## RECORDS FOR THIS EXERCISE
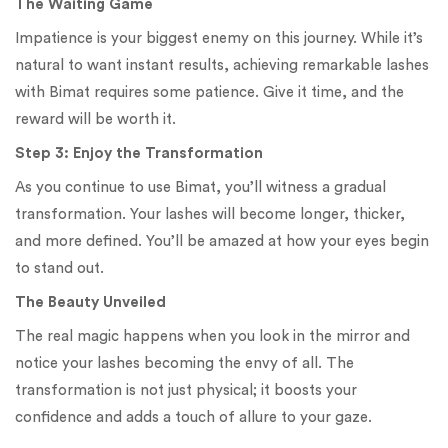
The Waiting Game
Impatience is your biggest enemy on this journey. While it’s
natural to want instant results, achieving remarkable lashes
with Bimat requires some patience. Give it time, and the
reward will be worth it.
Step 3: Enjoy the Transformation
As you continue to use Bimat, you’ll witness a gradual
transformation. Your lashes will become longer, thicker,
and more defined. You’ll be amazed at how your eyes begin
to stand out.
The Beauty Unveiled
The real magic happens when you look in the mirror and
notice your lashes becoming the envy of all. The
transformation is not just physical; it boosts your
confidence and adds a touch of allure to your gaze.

## ASSIGNMENT
The answer should be the exact lines running from the line containing "As you continue" to the last line of the entries, with nothing else.

## RESULT FOR THIS EXERCISE
As you continue to use Bimat, you’ll witness a gradual
transformation. Your lashes will become longer, thicker,
and more defined. You’ll be amazed at how your eyes begin
to stand out.
The Beauty Unveiled
The real magic happens when you look in the mirror and
notice your lashes becoming the envy of all. The
transformation is not just physical; it boosts your
confidence and adds a touch of allure to your gaze.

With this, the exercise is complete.